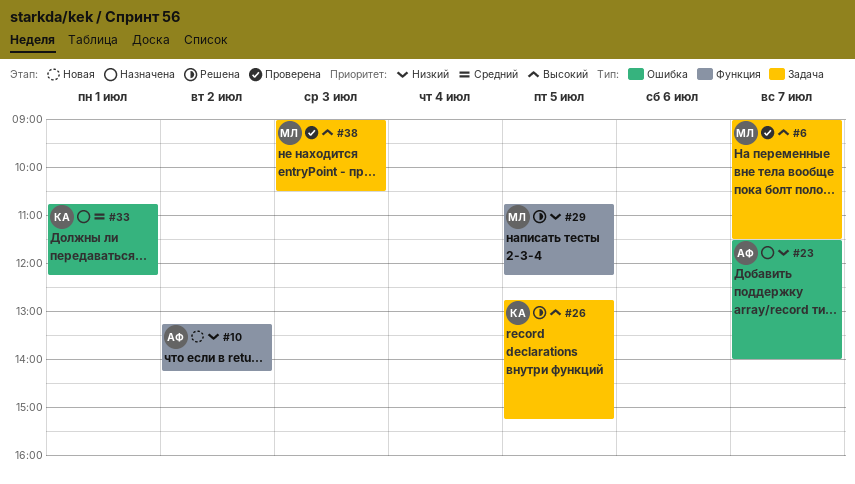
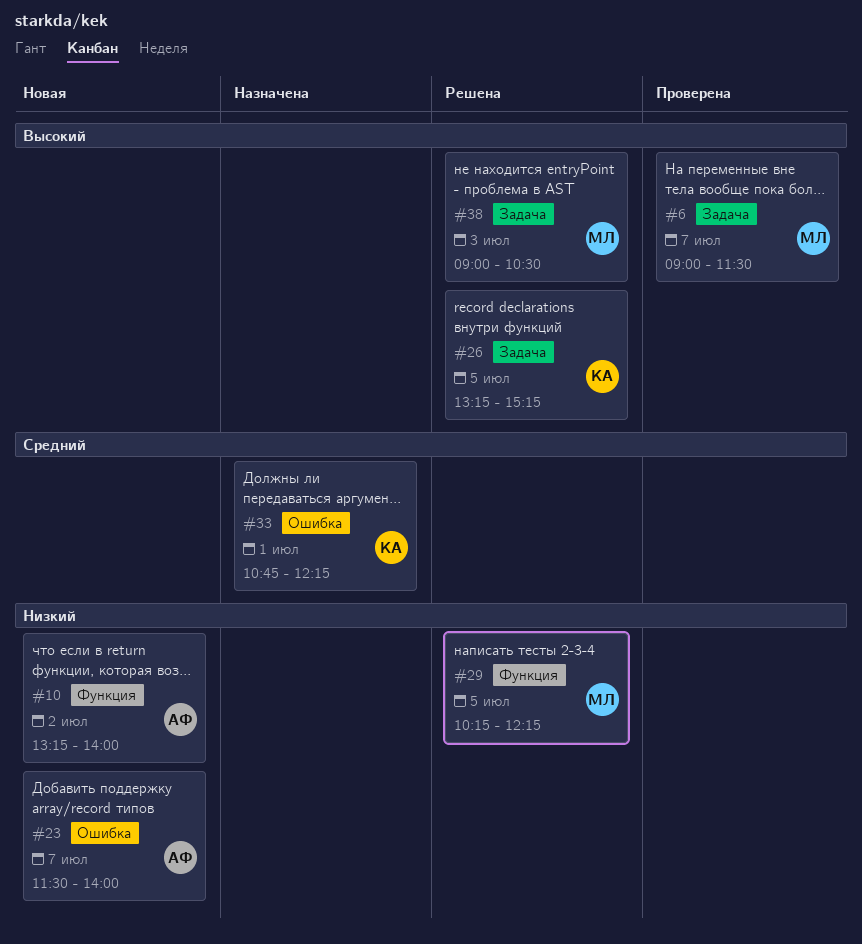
#10, ends: 14:15 -> 14:00
#23, status: Назначена -> Новая
#26, begins: 12:45 -> 13:15
#29, begins: 10:45 -> 10:15
#38, status: Проверена -> Решена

___

| Task item |
Please retype the listing above word for word, skipping each picture.

| Exercise solution |
#10, ends: 14:15 -> 14:00
#23, status: Назначена -> Новая
#26, begins: 12:45 -> 13:15
#29, begins: 10:45 -> 10:15
#38, status: Проверена -> Решена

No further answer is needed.